## Task to carry out
Reproduce word for word the stretch of the GP-MoLFormer model page from "tokenizer.batch_decode(outputs, skip_special_tokens=True)" through "all unique molecules from both datasets.".

## Excerpted text
= Beginning of Section =

GP-MoLFormer-Uniq

GP-MoLFormer is a class of models pretrained on SMILES string representations of 0.65-1.1B molecules from ZINC and PubChem. This repository is for the model pretrained on all the unique molecules from both datasets.

It was introduced in the paper GP-MoLFormer: A Foundation Model For Molecular Generation by Ross et al. and released in this repository.

Model Details

Model Description

GP-MoLFormer is a large-scale autoregressive chemical language model intended for molecule generation tasks. GP-MoLFormer employs the same architecture as MoLFormer-XL, including linear attention and rotary position embeddings, but uses decoder-only Transformer blocks trained with a causal language modeling objective. It is trained on up to 1.1B molecules in SMILES representation.

GP-MoLFormer was evaluated on de novo generation (at scale), scaffold-constrained decoration, and molecular property optimization tasks.

Intended use and limitations

The pretrained model may be used out-of-the-box for unconditional, de novo molecule generation. It can also be prompted with a partial SMILES string to do scaffold completion/decoration. We also demonstrate it can be fine-tuned on a particular dataset to change the output distribution (e.g., more druglike) or tuned for molecular optimization using pair-tuning. For details, see the paper and GitHub repository.

This model is not tested for classification performance. It is also not tested for molecules larger than ~200 atoms (i.e., macromolecules). Furthermore, using invalid or noncanonical SMILES may result in worse performance.

Example code

Use the code below to get started with the model.

import torch
from transformers import AutoModelForCausalLM, AutoTokenizer

model = AutoModelForCausalLM.from_pretrained("ibm-research/GP-MoLFormer-Uniq", trust_remote_code=True)
tokenizer = AutoTokenizer.from_pretrained("ibm-research/MoLFormer-XL-both-10pct", trust_remote_code=True)

outputs = model.generate(do_sample=True, top_k=None, max_length=202, num_return_sequences=3)
tokenizer.batch_decode(outputs, skip_special_tokens=True)

Training Details

Data

We trained GP-MoLFormer on a combination of molecules from the ZINC15 and PubChem datasets. This repository contains the version trained on all unique molecules from both datasets.

Molecules were canonicalized with RDKit prior to training and isomeric information was removed. Also, molecules longer than 202 tokens were dropped.

= End of Section =

## Dataset
= Beginning of Section =

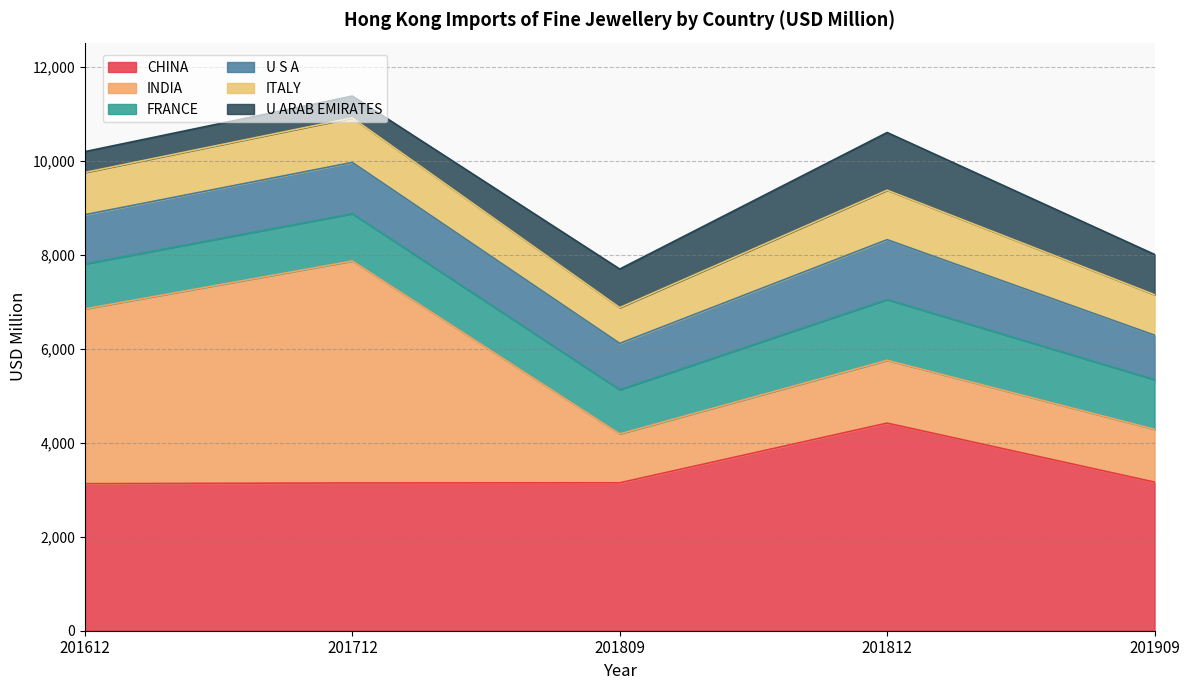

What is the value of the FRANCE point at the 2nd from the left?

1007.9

= End of Section =
= Beginning of Section =

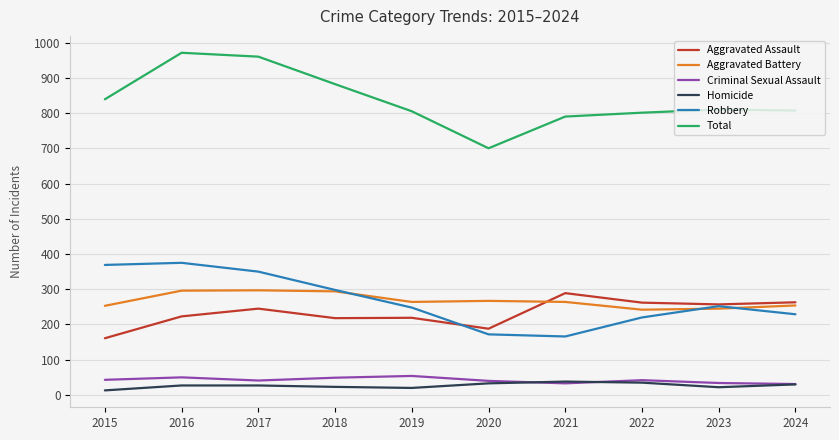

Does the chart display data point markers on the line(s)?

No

= End of Section =

## Response to this task
tokenizer.batch_decode(outputs, skip_special_tokens=True)

Training Details

Data

We trained GP-MoLFormer on a combination of molecules from the ZINC15 and PubChem datasets. This repository contains the version trained on all unique molecules from both datasets.